[Start of Attachment]

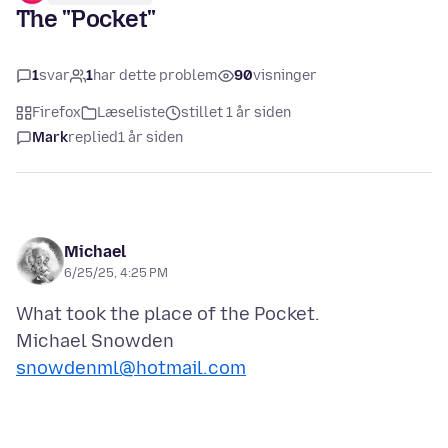
The "Pocket"
1
svar
1
har dette problem
90
visninger
Firefox
Læseliste
stillet 1 år siden
Mark
replied
1 år siden
Michael
6/25/25, 4:25 PM
What took the place of the Pocket.
snowdenml@hotmail.com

[End of Attachment]

◆ Task statement ◆
Leave the pictures out and return the rest of the material exactly.

◆ Exercise result ◆
The "Pocket"
1
svar
1
har dette problem
90
visninger
Firefox
Læseliste
stillet 1 år siden
Mark
replied
1 år siden
Michael
6/25/25, 4:25 PM
What took the place of the Pocket.
snowdenml@hotmail.com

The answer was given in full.